The Prairie Valley City in general, and our family in specific, have been blessed by an amazing apple harvest this year. We've received 50 or 60 pounds of apples from three different sources (!!!) We're going to take about 100 lbs to a local farm that presses them into fresh unpasteurized cider - we'll get about 8 or 10 gallons. Only $5.50/gallon, and they sell their own stuff for $15/gallon. The rest we'll sauce or make pie filling or something. Here's Bean learning to use our peeler. After borrowing a fancy peeler (for over a year, yikes!) I found this cheaper plastic one at Value Village for only $4, and it is awesome!
This is the tomato station in my garage, where I'm trying to sort the types. The giant ones on the left are Hawaiian pineapples, in the middle are a mix of green zebra/Bulgarians, and nyagous (black) tomatoes. Then there's the cherry bounty. At the farmer's market, those suckers sell for $3-4/pint, and I've probably eaten about 10 pints already. I love my garden :)
I have a half dozen montages like this, just enjoying the colours of the harvest. It's been a really bright, vibrant kind of year, and I like that. On the other hand, those Hungarian wax peppers (the long orange one) were waaaay too hot, luckily I thought to put them in salsa, otherwise I doubt we'd have used them. The mini brown peppers were cute, but not terribly tasty. Overall, I'm not sure we'll keep growing peppers - it's one of those rare things that don't taste as good as the store (in our experience, maybe I'm doing it wrong) and often our growing season isn't long enough for them to ripen (colour) fully anyway, plus we only get 3 or 4 per plant, which isn't necessarily economical. But maybe I'm saying that because peppers were cheap this year at the store *shrug*
This is a Hawaiian pineapple tomato sliced up. They have the most beautiful colouring, this lovely peachy orange into bright red, and the streaks go throughout. The flavour was amazing - not really like a tomato at all, just vaguely fruity and very (very) sweet. Mild, not a lot of zing or acidity. It was a pleasure to eat, and it was huge, so I basically had this for lunch haha.
Last but not least, yesterday's caprese salad, with black cherries, sweet 100s, and sun golds/sun sugars, fresh basil from my aunt's garden, and bocconcini. I cannot describe how much I enjoyed this. I used the rest of the basil to make walnut pesto (not quite as good as with pine nuts, but at $6.48/100g, I wasn't buying pine nuts) and used some of the pesto to make a balsamic vinaigrette. I also used 23 green zebra/Bulgarians to learn how to blanch and peel tomatoes (it's so easy!) and make salsa (onion, garlic, lime juice, salt/pepper/cumin, cilantro, corn, red pepper, Hungarian wax pepper, and tomatoes). And then today, I had another caprese-ish salad, with green tomatoes to add some zing (they are such bright happy tomatoes, with a lovely sweetness) and the vinaigrette. Smiling smiling smiling...
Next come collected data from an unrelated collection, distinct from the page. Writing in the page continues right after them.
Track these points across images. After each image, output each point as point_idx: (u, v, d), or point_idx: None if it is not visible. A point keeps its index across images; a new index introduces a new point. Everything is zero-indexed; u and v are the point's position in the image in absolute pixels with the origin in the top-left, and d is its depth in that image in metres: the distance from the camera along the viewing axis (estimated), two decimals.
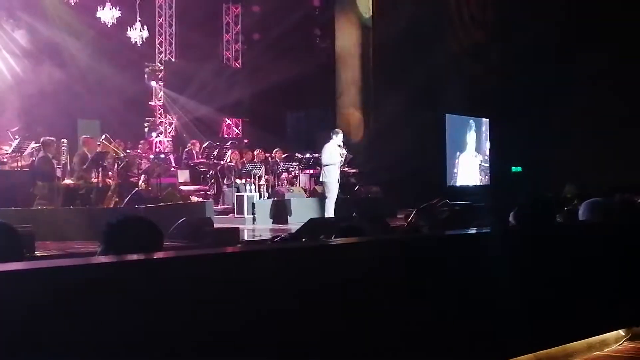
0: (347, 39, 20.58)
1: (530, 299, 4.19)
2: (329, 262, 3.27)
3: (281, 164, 18.28)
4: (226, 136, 23.44)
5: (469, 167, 22.63)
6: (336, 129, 15.18)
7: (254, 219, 15.45)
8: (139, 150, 17.70)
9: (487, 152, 23.33)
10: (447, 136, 21.74)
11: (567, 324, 4.44)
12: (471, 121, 22.82)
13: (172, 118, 22.67)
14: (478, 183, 22.90)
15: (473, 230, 4.87)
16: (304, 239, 6.35)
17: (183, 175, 17.20)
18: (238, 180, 16.75)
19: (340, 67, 20.69)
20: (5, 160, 14.42)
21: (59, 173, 14.41)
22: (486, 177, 23.31)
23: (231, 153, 18.28)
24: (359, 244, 3.83)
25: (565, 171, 17.08)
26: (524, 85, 20.17)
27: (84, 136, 14.76)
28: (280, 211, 15.81)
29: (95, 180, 13.86)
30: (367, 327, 3.29)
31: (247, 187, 16.23)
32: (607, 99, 19.01)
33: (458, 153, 22.32)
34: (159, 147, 21.26)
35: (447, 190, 19.30)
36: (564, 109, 19.32)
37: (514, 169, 22.76)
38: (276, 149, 18.66)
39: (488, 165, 23.33)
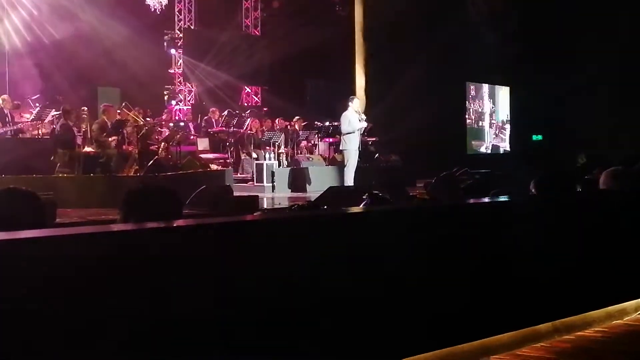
0: (366, 8, 20.41)
1: (550, 268, 4.17)
2: (350, 231, 3.27)
3: (300, 132, 18.26)
4: (245, 104, 23.42)
5: (490, 135, 22.54)
6: (352, 96, 15.06)
7: (273, 187, 15.46)
8: (163, 117, 17.75)
9: (508, 120, 23.22)
10: (467, 104, 21.65)
11: (587, 292, 4.42)
12: (492, 89, 22.69)
13: (191, 86, 22.66)
14: (498, 151, 22.83)
15: (494, 199, 4.85)
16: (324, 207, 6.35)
17: (202, 143, 17.21)
18: (263, 149, 16.70)
19: (359, 36, 20.55)
20: (26, 128, 14.49)
21: (79, 141, 14.46)
22: (506, 145, 23.22)
23: (251, 121, 18.27)
24: (381, 213, 3.83)
25: (584, 140, 16.99)
26: (545, 53, 20.00)
27: (104, 104, 14.77)
28: (299, 179, 15.81)
29: (115, 148, 13.91)
30: (390, 296, 3.29)
31: (267, 155, 16.23)
32: (629, 69, 18.83)
33: (479, 121, 22.23)
34: (178, 114, 21.27)
35: (467, 159, 19.26)
36: (585, 77, 19.13)
37: (534, 137, 22.65)
38: (296, 118, 18.63)
39: (508, 133, 23.23)
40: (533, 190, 4.90)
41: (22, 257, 2.22)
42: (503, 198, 4.88)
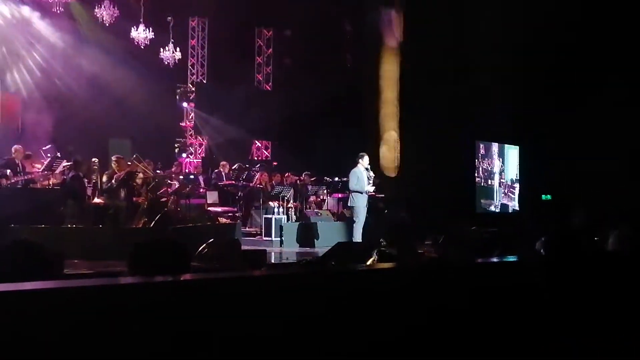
0: (377, 64, 20.58)
1: (554, 332, 4.14)
2: (357, 288, 3.26)
3: (309, 187, 18.30)
4: (255, 158, 23.52)
5: (499, 194, 22.51)
6: (361, 153, 15.06)
7: (281, 242, 15.45)
8: (173, 170, 17.83)
9: (517, 180, 23.20)
10: (476, 163, 21.67)
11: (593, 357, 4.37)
12: (501, 148, 22.72)
13: (202, 139, 22.79)
14: (507, 210, 22.77)
15: (503, 259, 4.83)
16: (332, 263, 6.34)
17: (212, 196, 17.25)
18: (271, 203, 16.74)
19: (370, 92, 20.68)
20: (37, 178, 14.57)
21: (89, 192, 14.52)
22: (515, 204, 23.17)
23: (260, 175, 18.33)
24: (388, 270, 3.82)
25: (593, 201, 16.92)
26: (555, 113, 20.03)
27: (116, 155, 14.85)
28: (307, 234, 15.79)
29: (125, 199, 13.94)
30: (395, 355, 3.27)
31: (275, 209, 16.24)
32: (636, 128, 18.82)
33: (489, 180, 22.22)
34: (188, 167, 21.37)
35: (476, 217, 19.20)
36: (595, 138, 19.14)
37: (543, 197, 22.59)
38: (305, 172, 18.68)
39: (517, 192, 23.19)
40: (541, 251, 4.88)
41: (28, 308, 2.22)
42: (511, 258, 4.86)
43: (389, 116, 20.25)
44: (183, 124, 22.95)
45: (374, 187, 14.77)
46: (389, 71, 20.29)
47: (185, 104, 22.75)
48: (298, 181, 18.49)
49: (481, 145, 21.97)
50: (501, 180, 22.71)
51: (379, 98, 20.43)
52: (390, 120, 20.19)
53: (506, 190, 22.94)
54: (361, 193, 14.32)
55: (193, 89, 22.68)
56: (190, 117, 22.80)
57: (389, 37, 20.34)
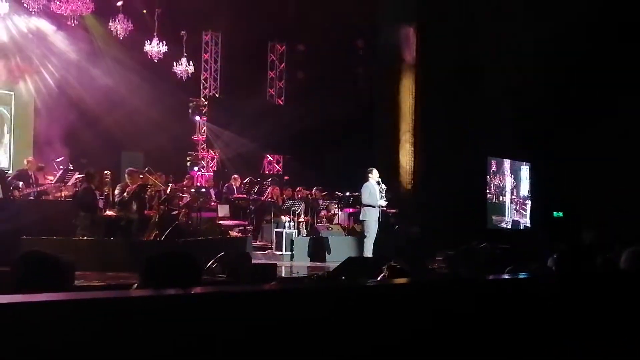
0: (390, 80, 20.63)
1: (565, 349, 4.11)
2: (367, 303, 3.26)
3: (321, 201, 18.31)
4: (267, 172, 23.56)
5: (510, 210, 22.47)
6: (370, 168, 14.99)
7: (292, 256, 15.44)
8: (184, 183, 17.85)
9: (529, 196, 23.16)
10: (488, 179, 21.64)
11: None
12: (513, 164, 22.70)
13: (214, 153, 22.85)
14: (519, 227, 22.72)
15: (514, 275, 4.82)
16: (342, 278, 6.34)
17: (223, 209, 17.27)
18: (282, 217, 16.76)
19: (383, 107, 20.73)
20: (49, 190, 14.62)
21: (101, 204, 14.56)
22: (527, 220, 23.11)
23: (271, 189, 18.35)
24: (399, 286, 3.81)
25: (605, 219, 16.86)
26: (567, 130, 20.01)
27: (129, 168, 14.88)
28: (318, 249, 15.79)
29: (137, 212, 13.98)
30: None
31: (287, 223, 16.25)
32: None
33: (500, 196, 22.19)
34: (200, 180, 21.41)
35: (488, 233, 19.16)
36: (607, 155, 19.10)
37: (555, 214, 22.54)
38: (316, 187, 18.70)
39: (529, 209, 23.14)
40: (552, 267, 4.87)
41: (40, 320, 2.23)
42: (522, 275, 4.85)
43: (402, 132, 20.27)
44: (195, 138, 23.03)
45: (386, 202, 14.75)
46: (403, 87, 20.33)
47: (197, 118, 22.83)
48: (309, 195, 18.50)
49: (493, 162, 21.95)
50: (512, 196, 22.67)
51: (391, 114, 20.45)
52: (403, 136, 20.21)
53: (518, 207, 22.90)
54: (374, 207, 14.30)
55: (206, 102, 22.75)
56: (203, 131, 22.87)
57: (404, 54, 20.39)
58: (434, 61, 19.70)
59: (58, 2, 17.39)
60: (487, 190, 21.75)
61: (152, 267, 3.21)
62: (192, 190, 17.64)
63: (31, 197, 14.05)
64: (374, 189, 14.34)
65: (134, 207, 13.98)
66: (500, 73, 20.35)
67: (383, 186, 14.64)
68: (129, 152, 19.38)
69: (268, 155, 24.21)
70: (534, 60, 20.13)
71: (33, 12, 17.35)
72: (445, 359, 3.47)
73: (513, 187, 22.79)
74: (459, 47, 19.49)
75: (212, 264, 9.89)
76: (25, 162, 14.47)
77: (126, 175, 14.43)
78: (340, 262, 9.86)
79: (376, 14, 20.82)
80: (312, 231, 16.85)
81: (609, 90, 19.38)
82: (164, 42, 19.50)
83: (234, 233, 16.11)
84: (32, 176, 14.32)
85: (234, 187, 18.41)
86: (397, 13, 20.47)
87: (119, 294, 2.68)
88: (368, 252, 14.14)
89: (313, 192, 18.64)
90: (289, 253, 15.49)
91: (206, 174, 22.40)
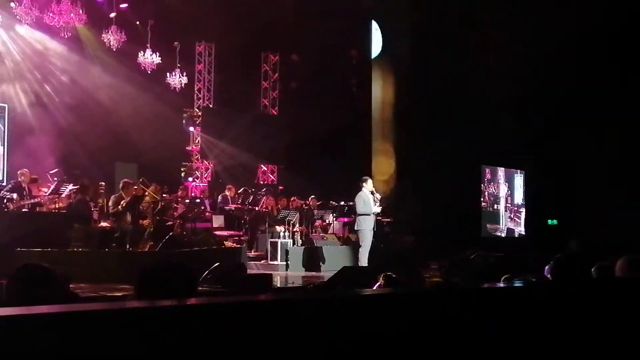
0: (384, 89, 20.68)
1: (560, 357, 4.11)
2: (363, 313, 3.25)
3: (315, 211, 18.31)
4: (262, 182, 23.54)
5: (505, 219, 22.49)
6: (364, 177, 14.99)
7: (287, 266, 15.43)
8: (179, 193, 17.83)
9: (523, 204, 23.19)
10: (482, 187, 21.68)
11: None
12: (508, 172, 22.73)
13: (208, 163, 22.85)
14: (513, 235, 22.74)
15: (509, 284, 4.82)
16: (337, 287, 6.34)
17: (218, 220, 17.26)
18: (277, 227, 16.76)
19: (377, 116, 20.77)
20: (43, 201, 14.59)
21: (95, 216, 14.54)
22: (522, 229, 23.14)
23: (266, 199, 18.34)
24: (392, 295, 3.81)
25: (598, 227, 16.90)
26: (562, 138, 20.08)
27: (124, 180, 14.85)
28: (313, 258, 15.78)
29: (131, 223, 13.96)
30: None
31: (281, 233, 16.25)
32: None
33: (494, 204, 22.21)
34: (194, 191, 21.39)
35: (482, 242, 19.18)
36: (602, 163, 19.16)
37: (549, 221, 22.57)
38: (311, 197, 18.70)
39: (523, 217, 23.17)
40: (548, 275, 4.87)
41: (36, 332, 2.22)
42: (517, 283, 4.85)
43: (396, 141, 20.31)
44: (189, 148, 23.00)
45: (381, 208, 14.75)
46: (396, 96, 20.38)
47: (191, 128, 22.81)
48: (304, 205, 18.50)
49: (487, 170, 22.00)
50: (507, 205, 22.70)
51: (385, 123, 20.50)
52: (397, 145, 20.25)
53: (512, 215, 22.93)
54: (369, 215, 14.30)
55: (199, 113, 22.74)
56: (197, 141, 22.85)
57: (397, 63, 20.46)
58: (427, 69, 19.75)
59: (51, 14, 17.41)
60: (482, 199, 21.79)
61: (147, 278, 3.21)
62: (187, 200, 17.63)
63: (25, 209, 14.02)
64: (367, 198, 14.35)
65: (129, 218, 13.98)
66: (494, 82, 20.41)
67: (377, 195, 14.65)
68: (123, 163, 19.35)
69: (262, 165, 24.19)
70: (529, 68, 20.20)
71: (26, 24, 17.36)
72: None
73: (507, 195, 22.82)
74: (454, 56, 19.53)
75: (207, 274, 9.91)
76: (19, 174, 14.43)
77: (120, 187, 14.42)
78: (335, 272, 9.86)
79: (369, 23, 20.91)
80: (307, 241, 16.85)
81: (604, 100, 19.45)
82: (157, 52, 19.50)
83: (228, 243, 16.10)
84: (26, 188, 14.28)
85: (229, 198, 18.39)
86: (391, 21, 20.56)
87: (114, 306, 2.68)
88: (363, 261, 14.14)
89: (308, 201, 18.64)
90: (284, 263, 15.49)
91: (200, 184, 22.37)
[Internal monologue: I talked a lot about money in this post, that's weird. I didn't think gardening was about money for me, but then again, we do this because we're Green Misers, environmentally minded when it costs less lol. Also, it's weird to put something some bright and cheery after serious posts about Depression, but, well, that's life!]

1 comment:

  1. You grew such a wonderful variety of tomatoes and peppers. I have tons of peppers, but mine were grown in a greenhouse (plus they were common bell peppers and jalapenos). I'm going to try potatoes next summer, but you are right. They are cheap enough in the store it probably isn't worth the time, but it's fun to dig them in the fall (for kids anyhow). I've been making tons of pesto with walnuts as well. Pine nuts are $30 a pound here. I've never had them so I guess I don't know what I'm missing. Isn't gardening good for the soul?